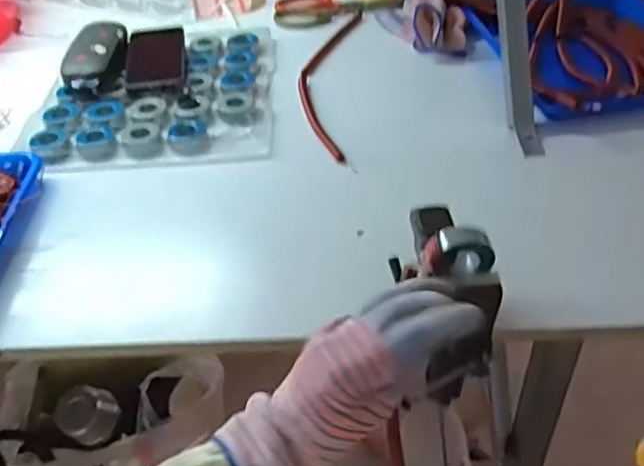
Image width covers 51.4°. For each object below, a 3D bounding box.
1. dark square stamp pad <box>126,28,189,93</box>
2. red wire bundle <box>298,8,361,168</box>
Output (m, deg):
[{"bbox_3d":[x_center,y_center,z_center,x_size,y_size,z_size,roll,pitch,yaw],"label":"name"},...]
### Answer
[{"bbox_3d":[-0.222,-0.234,0.897,0.078,0.020,0.139,-7,42,-3],"label":"dark square stamp pad"},{"bbox_3d":[0.008,-0.203,0.882,0.071,0.011,0.359,-6,43,13],"label":"red wire bundle"}]

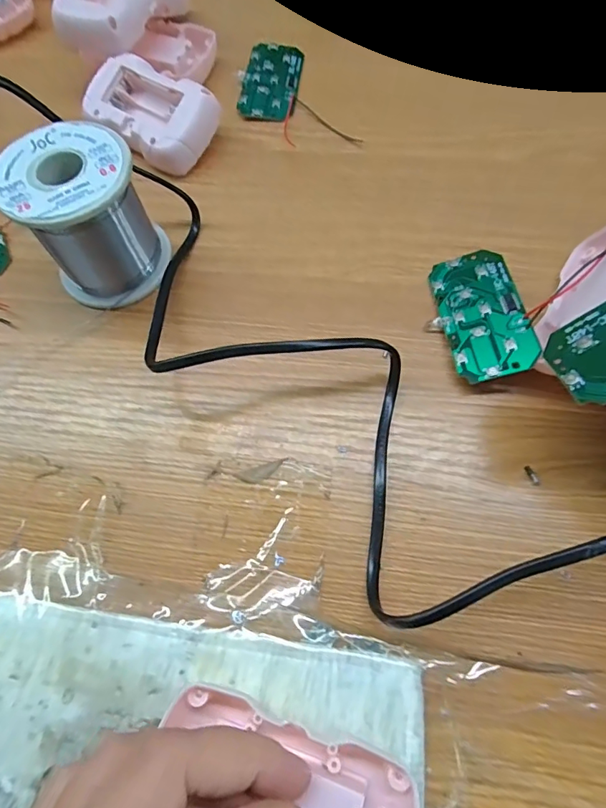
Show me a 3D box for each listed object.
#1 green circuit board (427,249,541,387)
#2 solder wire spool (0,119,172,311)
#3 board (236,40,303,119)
[{"bbox_3d":[0.087,-0.045,0.231,0.038,0.004,0.073,-15,60,15],"label":"green circuit board"},{"bbox_3d":[-0.107,-0.093,0.237,0.059,0.063,0.059,-34,70,-11],"label":"solder wire spool"},{"bbox_3d":[-0.022,-0.220,0.319,0.038,0.005,0.072,6,68,5],"label":"board"}]

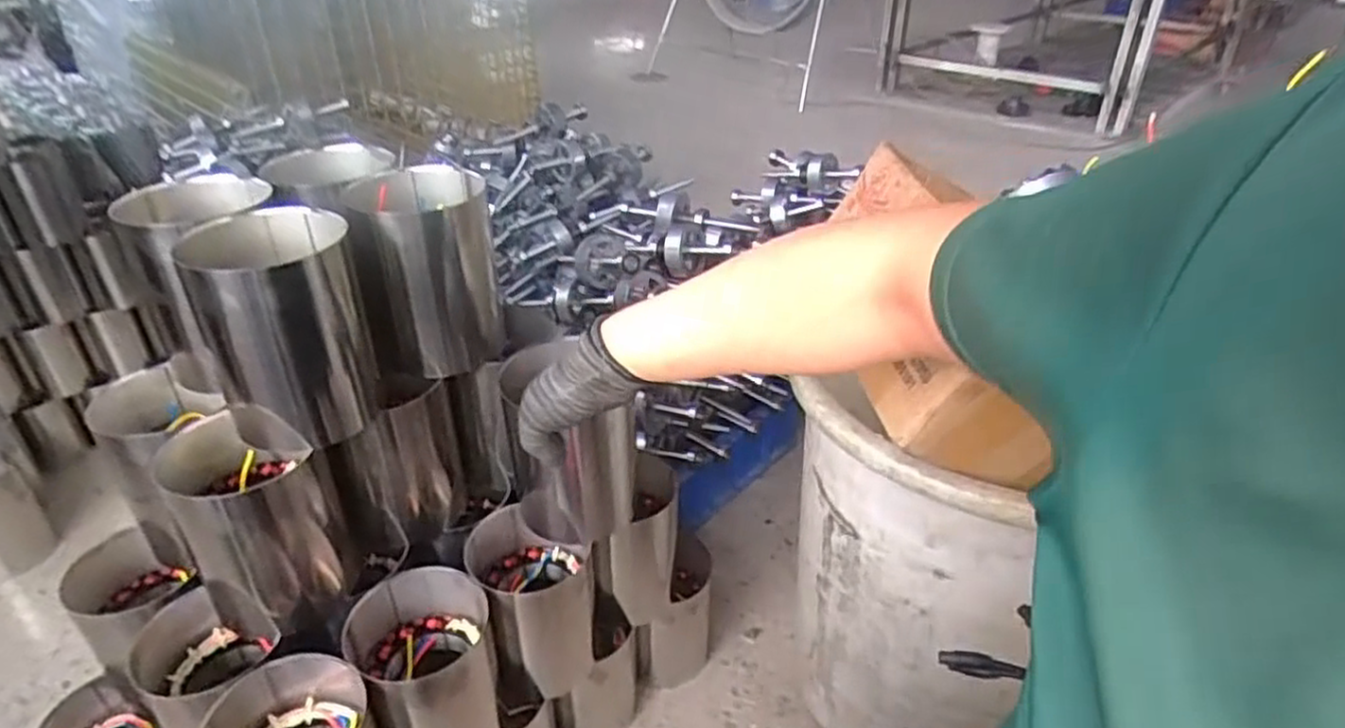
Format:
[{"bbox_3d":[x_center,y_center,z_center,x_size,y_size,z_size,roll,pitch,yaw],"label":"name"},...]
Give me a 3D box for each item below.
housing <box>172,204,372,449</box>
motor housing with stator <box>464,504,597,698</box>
[{"bbox_3d":[-0.314,-0.027,0.621,0.109,0.164,0.110,-11,34,-17],"label":"housing"},{"bbox_3d":[-0.141,0.245,0.786,0.097,0.157,0.118,-22,39,-31],"label":"motor housing with stator"}]

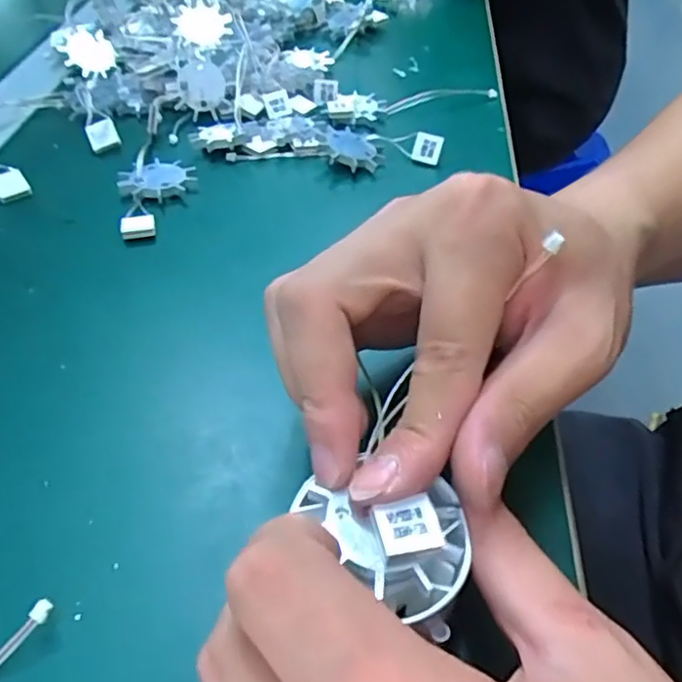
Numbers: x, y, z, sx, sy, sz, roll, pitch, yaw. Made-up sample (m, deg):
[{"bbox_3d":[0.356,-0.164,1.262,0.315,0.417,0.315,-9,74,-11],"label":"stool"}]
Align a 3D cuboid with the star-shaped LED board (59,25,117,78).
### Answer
[{"bbox_3d":[-0.167,-0.192,0.417,0.031,0.033,0.006,-16,5,-23],"label":"star-shaped LED board"}]

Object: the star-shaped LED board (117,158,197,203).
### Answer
[{"bbox_3d":[-0.097,-0.087,0.336,0.032,0.006,0.037,28,52,23],"label":"star-shaped LED board"}]

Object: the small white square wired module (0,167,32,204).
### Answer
[{"bbox_3d":[-0.173,-0.082,0.327,0.016,0.009,0.021,-28,52,-26],"label":"small white square wired module"}]

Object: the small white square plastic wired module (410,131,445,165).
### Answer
[{"bbox_3d":[0.049,-0.110,0.359,0.016,0.017,0.004,18,27,8],"label":"small white square plastic wired module"}]

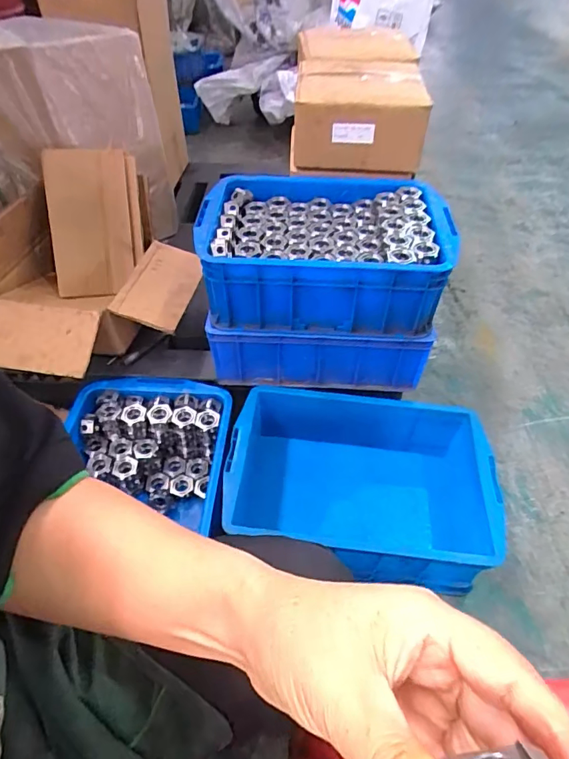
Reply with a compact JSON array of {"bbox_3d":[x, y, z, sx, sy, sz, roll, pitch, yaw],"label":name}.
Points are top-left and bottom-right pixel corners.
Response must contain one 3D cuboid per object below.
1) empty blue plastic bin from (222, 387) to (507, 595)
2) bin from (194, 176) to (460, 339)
[{"bbox_3d":[0.136,0.173,0.887,0.456,0.160,0.264,2,48,0],"label":"empty blue plastic bin"},{"bbox_3d":[0.067,-0.241,0.874,0.414,0.152,0.305,4,48,2],"label":"bin"}]

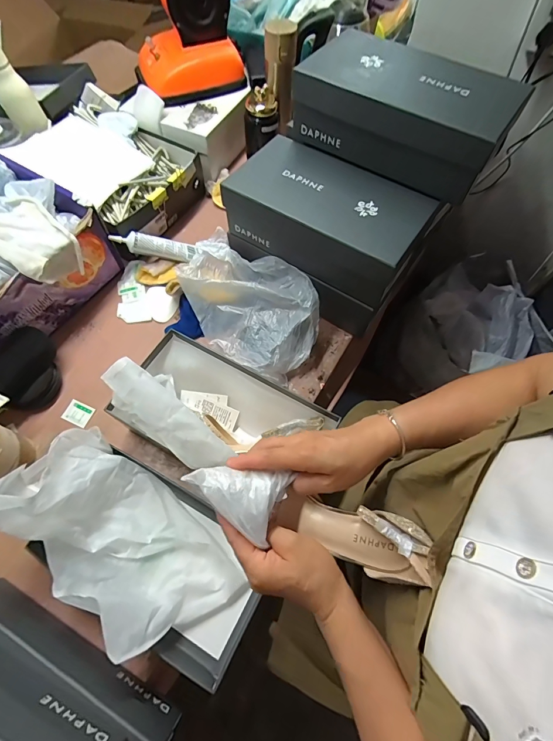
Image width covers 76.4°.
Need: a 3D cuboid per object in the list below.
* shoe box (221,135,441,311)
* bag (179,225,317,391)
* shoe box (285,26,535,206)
[{"bbox_3d":[0.081,-0.252,0.577,0.290,0.100,0.157,32,68,14],"label":"shoe box"},{"bbox_3d":[-0.053,-0.113,0.616,0.266,0.089,0.167,36,69,15],"label":"bag"},{"bbox_3d":[0.185,-0.387,0.533,0.290,0.108,0.147,32,68,14],"label":"shoe box"}]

---------------

_Task prompt_
Those lines of the records above that run from the one containing "Show me a 3D box for each listed object." through the one containing "1) empty blue" should be returned exactly, with no pictures among them.

_Expected answer_
Show me a 3D box for each listed object.
#1 green circuit board (427,249,541,387)
#2 solder wire spool (0,119,172,311)
#3 board (236,40,303,119)
[{"bbox_3d":[0.087,-0.045,0.231,0.038,0.004,0.073,-15,60,15],"label":"green circuit board"},{"bbox_3d":[-0.107,-0.093,0.237,0.059,0.063,0.059,-34,70,-11],"label":"solder wire spool"},{"bbox_3d":[-0.022,-0.220,0.319,0.038,0.005,0.072,6,68,5],"label":"board"}]

Format:
[{"bbox_3d":[x_center,y_center,z_center,x_size,y_size,z_size,roll,pitch,yaw],"label":"name"},...]
Give me a 3D box for each item below.
housing <box>172,204,372,449</box>
motor housing with stator <box>464,504,597,698</box>
[{"bbox_3d":[-0.314,-0.027,0.621,0.109,0.164,0.110,-11,34,-17],"label":"housing"},{"bbox_3d":[-0.141,0.245,0.786,0.097,0.157,0.118,-22,39,-31],"label":"motor housing with stator"}]

Numbers: x, y, z, sx, sy, sz, roll, pitch, yaw. Made-up sample (m, deg):
[{"bbox_3d":[0.356,-0.164,1.262,0.315,0.417,0.315,-9,74,-11],"label":"stool"}]
Align a 3D cuboid with the star-shaped LED board (59,25,117,78).
### Answer
[{"bbox_3d":[-0.167,-0.192,0.417,0.031,0.033,0.006,-16,5,-23],"label":"star-shaped LED board"}]

Object: the star-shaped LED board (117,158,197,203).
### Answer
[{"bbox_3d":[-0.097,-0.087,0.336,0.032,0.006,0.037,28,52,23],"label":"star-shaped LED board"}]

Object: the small white square wired module (0,167,32,204).
### Answer
[{"bbox_3d":[-0.173,-0.082,0.327,0.016,0.009,0.021,-28,52,-26],"label":"small white square wired module"}]

Object: the small white square plastic wired module (410,131,445,165).
### Answer
[{"bbox_3d":[0.049,-0.110,0.359,0.016,0.017,0.004,18,27,8],"label":"small white square plastic wired module"}]

Reply with a compact JSON array of {"bbox_3d":[x, y, z, sx, sy, sz, roll, pitch, yaw],"label":name}.
Points are top-left and bottom-right pixel corners.
Response must contain one 3D cuboid per object below.
1) empty blue plastic bin from (222, 387) to (507, 595)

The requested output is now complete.